Meetings with the career diplomat who heads the State Department's
anti-trafficking office have raised doubts about her experience
with the issue and her commitment to the cause. In congressional
testimony last fall, Dobriansky told wary lawmakers that, unlike
its immediate predecessor, the Bush administration opposes all forms
of prostitution; but career bureaucrats who enthusiastically promoted
the Clinton administration's policies remain in key staff positions,
grants continue to be awarded to groups that support "consensual"

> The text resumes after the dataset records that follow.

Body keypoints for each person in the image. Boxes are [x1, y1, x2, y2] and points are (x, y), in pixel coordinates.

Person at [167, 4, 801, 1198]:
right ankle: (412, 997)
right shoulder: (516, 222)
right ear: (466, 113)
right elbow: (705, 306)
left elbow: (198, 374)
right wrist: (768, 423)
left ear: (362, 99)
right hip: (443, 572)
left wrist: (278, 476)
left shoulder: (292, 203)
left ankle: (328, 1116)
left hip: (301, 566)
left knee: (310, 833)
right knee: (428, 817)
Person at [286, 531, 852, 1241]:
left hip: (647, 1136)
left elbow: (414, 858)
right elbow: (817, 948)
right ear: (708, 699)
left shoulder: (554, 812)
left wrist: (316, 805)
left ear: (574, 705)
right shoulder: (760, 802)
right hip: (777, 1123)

prostitution, and Ann Jordan remains a federally funded speaker
on the international anti-trafficking circuit.
President Bush
helped to rally support for the war in Afghanistan by highlighting
the Taliban's oppression of women. While the toppling of the regime
has liberated women from the burka, Bush has yet to speak out against
the sexual bondage that enslaves tens of thousands of women around
the world. The campaign to end all international trafficking in
all forms of prostitution is supported by the feminist Left as well
as the Christian Right. This is an effort Bush should be leading
by forcefully and unambiguously declaring his support for
the principle that women are not to be sold.